**Work to be completed**
Copy out exactly the lines from the one containing "Tell me how" to the end of the records below, both included, and nothing else.
----- Source data
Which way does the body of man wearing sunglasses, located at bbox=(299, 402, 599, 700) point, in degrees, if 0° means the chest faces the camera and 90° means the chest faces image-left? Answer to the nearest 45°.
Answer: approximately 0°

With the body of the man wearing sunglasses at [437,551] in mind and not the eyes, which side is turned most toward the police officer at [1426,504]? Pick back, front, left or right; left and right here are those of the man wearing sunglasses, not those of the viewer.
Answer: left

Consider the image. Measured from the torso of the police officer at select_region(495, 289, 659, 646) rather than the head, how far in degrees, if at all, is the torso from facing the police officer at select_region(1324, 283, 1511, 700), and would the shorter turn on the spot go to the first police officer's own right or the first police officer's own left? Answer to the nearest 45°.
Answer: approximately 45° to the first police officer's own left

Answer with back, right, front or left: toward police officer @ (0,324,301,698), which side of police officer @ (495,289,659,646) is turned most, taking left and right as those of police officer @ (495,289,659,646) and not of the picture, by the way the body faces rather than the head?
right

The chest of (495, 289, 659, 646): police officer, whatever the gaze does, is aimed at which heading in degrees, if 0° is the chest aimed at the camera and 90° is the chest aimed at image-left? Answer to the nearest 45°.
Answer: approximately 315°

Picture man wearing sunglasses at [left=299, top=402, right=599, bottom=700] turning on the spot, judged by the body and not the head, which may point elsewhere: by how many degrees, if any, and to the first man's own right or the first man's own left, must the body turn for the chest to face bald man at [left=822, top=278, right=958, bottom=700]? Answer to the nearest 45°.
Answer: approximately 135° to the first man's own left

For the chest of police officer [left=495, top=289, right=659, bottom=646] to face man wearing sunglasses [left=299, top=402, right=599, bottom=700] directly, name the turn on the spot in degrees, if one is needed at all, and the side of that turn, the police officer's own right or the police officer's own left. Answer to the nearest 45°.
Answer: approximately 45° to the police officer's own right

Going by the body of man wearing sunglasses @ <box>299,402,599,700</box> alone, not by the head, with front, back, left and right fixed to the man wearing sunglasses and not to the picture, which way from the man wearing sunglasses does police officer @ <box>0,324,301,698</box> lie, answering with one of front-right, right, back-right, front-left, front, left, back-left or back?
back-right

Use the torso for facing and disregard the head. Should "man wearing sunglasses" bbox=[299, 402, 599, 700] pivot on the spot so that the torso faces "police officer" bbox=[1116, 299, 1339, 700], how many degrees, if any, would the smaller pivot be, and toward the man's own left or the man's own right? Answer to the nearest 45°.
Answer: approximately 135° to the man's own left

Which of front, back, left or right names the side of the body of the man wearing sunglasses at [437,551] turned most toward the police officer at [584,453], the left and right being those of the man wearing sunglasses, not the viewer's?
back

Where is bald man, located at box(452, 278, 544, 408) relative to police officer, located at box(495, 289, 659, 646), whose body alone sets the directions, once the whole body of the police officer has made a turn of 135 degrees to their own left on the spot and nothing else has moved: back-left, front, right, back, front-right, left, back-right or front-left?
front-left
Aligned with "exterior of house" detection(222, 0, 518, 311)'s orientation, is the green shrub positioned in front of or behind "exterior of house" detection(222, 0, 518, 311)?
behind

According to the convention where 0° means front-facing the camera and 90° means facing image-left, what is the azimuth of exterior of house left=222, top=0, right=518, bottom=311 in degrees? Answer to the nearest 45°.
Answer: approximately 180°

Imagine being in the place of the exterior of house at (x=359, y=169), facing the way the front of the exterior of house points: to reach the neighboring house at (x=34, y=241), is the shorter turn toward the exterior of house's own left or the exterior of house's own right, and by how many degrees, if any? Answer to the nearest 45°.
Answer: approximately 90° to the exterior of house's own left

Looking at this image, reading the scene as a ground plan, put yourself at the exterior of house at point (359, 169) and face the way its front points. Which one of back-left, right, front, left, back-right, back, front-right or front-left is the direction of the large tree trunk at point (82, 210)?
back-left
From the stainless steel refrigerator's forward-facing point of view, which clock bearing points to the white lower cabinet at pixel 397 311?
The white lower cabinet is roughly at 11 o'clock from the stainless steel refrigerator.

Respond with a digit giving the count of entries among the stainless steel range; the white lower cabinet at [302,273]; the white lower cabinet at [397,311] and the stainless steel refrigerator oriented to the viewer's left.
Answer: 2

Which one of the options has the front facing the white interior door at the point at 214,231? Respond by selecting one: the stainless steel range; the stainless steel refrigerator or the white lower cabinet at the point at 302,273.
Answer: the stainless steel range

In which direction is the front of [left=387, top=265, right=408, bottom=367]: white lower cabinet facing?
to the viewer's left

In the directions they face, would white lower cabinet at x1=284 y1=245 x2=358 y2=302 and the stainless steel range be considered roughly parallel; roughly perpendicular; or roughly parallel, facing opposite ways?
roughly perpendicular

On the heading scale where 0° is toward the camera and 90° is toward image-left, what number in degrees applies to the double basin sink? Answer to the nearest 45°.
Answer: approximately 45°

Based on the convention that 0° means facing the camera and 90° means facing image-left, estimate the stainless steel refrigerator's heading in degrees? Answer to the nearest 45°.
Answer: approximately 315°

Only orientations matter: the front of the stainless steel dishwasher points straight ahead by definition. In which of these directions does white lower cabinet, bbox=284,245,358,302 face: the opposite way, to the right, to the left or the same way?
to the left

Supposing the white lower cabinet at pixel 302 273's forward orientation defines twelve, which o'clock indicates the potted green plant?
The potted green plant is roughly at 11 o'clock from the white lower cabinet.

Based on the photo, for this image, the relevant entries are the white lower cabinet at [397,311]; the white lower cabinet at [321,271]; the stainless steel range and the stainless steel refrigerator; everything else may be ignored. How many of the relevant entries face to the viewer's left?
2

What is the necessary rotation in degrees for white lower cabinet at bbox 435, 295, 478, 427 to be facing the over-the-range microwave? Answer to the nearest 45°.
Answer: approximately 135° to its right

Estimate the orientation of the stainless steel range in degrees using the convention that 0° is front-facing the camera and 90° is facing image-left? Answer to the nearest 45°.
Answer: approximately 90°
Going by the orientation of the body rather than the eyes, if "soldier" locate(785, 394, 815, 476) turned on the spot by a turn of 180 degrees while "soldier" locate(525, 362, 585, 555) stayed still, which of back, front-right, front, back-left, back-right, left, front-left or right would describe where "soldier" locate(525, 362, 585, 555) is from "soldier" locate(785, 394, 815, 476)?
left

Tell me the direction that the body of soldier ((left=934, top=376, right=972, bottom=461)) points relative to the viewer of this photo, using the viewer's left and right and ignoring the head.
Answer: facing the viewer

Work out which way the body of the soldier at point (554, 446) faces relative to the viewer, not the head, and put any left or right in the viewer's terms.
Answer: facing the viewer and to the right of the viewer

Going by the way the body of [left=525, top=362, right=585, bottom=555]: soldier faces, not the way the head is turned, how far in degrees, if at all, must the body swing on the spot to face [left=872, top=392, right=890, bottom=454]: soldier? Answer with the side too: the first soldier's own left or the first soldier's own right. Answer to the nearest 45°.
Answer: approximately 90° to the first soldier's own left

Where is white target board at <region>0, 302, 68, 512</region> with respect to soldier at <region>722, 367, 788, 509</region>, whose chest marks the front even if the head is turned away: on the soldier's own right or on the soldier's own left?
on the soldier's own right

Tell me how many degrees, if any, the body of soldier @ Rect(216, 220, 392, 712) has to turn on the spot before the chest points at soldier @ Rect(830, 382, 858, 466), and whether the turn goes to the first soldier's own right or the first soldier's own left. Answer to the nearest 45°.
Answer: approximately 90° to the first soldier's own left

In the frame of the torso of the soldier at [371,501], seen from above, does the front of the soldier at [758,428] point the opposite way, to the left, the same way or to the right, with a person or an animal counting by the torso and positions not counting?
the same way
----------
**Completed exercise**
Tell me how many degrees, if any, the body of soldier @ Rect(216, 220, 392, 712) has to turn on the spot before the chest points at soldier @ Rect(830, 382, 858, 466), and whether the turn goes to the first soldier's own right or the first soldier's own left. Answer to the nearest 45°.
Answer: approximately 90° to the first soldier's own left

In the frame of the torso of the soldier at [371,501], seen from above, does the front of the soldier at [758,428] point the opposite way, to the left, the same way or to the right, with a person or an animal counting by the torso and positions not counting?
the same way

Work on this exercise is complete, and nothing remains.